- Opening Delimiter -

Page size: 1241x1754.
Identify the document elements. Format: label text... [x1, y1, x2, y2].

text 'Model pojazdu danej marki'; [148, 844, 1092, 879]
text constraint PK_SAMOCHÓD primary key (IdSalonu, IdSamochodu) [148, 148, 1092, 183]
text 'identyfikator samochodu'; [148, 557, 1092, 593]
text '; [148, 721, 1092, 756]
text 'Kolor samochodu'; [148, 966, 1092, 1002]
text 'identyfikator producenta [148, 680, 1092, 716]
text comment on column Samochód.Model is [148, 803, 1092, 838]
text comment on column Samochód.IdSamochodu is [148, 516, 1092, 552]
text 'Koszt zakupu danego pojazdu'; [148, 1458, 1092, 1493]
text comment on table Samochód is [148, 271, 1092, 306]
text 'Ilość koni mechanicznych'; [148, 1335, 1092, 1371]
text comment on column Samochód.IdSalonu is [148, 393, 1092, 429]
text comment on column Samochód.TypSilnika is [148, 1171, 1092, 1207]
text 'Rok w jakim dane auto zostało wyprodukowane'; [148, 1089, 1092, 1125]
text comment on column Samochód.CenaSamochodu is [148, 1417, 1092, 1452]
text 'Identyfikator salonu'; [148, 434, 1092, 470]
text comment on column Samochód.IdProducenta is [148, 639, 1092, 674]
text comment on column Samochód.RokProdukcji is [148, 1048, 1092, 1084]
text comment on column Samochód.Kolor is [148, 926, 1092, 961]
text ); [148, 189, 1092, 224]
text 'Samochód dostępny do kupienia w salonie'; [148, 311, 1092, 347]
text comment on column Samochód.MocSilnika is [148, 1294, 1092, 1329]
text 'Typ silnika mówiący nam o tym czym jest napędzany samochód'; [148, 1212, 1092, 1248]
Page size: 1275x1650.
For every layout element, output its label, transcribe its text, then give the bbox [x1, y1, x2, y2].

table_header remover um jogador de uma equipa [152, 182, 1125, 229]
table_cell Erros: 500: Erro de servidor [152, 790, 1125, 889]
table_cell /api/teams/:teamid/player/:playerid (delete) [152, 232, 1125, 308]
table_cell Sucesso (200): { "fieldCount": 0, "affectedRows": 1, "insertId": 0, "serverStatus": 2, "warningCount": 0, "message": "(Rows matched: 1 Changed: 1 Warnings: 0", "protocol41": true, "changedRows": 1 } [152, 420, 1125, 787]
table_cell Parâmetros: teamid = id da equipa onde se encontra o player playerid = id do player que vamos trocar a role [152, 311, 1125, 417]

- Closing Delimiter -

#### WRITTEN TASK:
Output the line that contains "For every layout", followed by every later line in the listing, with no line omitted and none added.

#### EXERCISE OUTPUT:
For every layout element, output its label, transcribe its text, then give the bbox [x1, y1, x2, y2].

table_header remover um jogador de uma equipa [152, 182, 1125, 229]
table_cell Erros: 500: Erro de servidor [152, 790, 1125, 889]
table_cell /api/teams/:teamid/player/:playerid (delete) [152, 232, 1125, 308]
table_cell Sucesso (200): { "fieldCount": 0, "affectedRows": 1, "insertId": 0, "serverStatus": 2, "warningCount": 0, "message": "(Rows matched: 1 Changed: 1 Warnings: 0", "protocol41": true, "changedRows": 1 } [152, 420, 1125, 787]
table_cell Parâmetros: teamid = id da equipa onde se encontra o player playerid = id do player que vamos trocar a role [152, 311, 1125, 417]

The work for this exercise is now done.